Think you know the latest tricks for carving a creepy pumpkin? The pros continue to push the barriers.
A handful of people become professional pumpkin carvers each fall, specializing in fantastical designs. Among them are Alex Wer, self-styled "Pumpkin Geek," who lives near Sacramento, Calif.; Scott Cummins, a Perryton, Texas, middle-school art teacher; and Marc Evan and Chris Soria, the Maniac Pumpkin Carvers of New York City.
Wer does his carving between insurance sales and an evening package-delivery route. He works with the fake, foam pumpkins sold at craft stores, so his intricate work has longevity. Evan and Soria drop their jobs as illustrators for a few months to carve pumpkins for festivals, parties and individual clients. The long hours leave the two childhood friends battling sore wrists and aching backs by late November.
"It's a labor of love," says Evan, who also carves pumpkins on the Food Network's "Halloween Wars" this season. "Pumpkin carving is definitely not the easiest way to make money. It's not a 'get rich quick' scheme."
For inspiration, scroll through these carvers' websites — The Pumpkin Geek, Pumpkin Gutter, Maniac Pumpkin Carvers. Or check out the creepy, three-dimensional portraits at Villafane Studios.

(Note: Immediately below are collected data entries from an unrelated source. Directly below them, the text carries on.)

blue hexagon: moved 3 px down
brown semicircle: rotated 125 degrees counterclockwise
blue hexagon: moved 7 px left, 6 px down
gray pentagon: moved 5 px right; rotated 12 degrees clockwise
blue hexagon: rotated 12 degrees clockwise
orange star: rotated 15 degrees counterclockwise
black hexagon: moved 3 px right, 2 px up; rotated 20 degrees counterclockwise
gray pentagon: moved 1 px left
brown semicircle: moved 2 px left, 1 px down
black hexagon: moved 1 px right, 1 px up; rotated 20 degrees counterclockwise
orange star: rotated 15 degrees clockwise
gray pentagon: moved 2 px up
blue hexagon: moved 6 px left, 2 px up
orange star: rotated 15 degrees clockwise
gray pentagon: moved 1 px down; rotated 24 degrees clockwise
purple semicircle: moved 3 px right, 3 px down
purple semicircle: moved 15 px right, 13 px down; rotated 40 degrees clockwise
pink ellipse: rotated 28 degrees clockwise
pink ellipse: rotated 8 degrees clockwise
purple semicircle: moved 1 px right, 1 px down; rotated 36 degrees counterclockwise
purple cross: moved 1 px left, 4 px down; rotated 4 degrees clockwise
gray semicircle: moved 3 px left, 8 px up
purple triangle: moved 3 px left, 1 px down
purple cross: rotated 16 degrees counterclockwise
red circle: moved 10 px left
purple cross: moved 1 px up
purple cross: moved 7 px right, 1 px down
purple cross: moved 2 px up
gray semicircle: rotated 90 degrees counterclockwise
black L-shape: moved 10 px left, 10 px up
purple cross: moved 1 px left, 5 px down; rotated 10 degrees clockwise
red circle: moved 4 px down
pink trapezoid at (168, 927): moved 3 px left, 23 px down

Here are some of their tips of the trade:
1. Choose Your Pumpkin Wisely
"You want to have a stem, and you want it to be a healthy stem because that stem is still providing nutrients for the pumpkin," says Soria.
Don't cut into your pumpkin around that perfect stem. Instead, access the pumpkin from its backside to help preserve freshness. Cutting out a stem cap weakens the Jack-o'-lantern, says Evan. And hiding the opening in the back gives the pumpkin more visual punch.
"It's aesthetically more pleasing seeing the glow from (only) the design, not creeping out from where we might have cut the hole at the top," says Evan.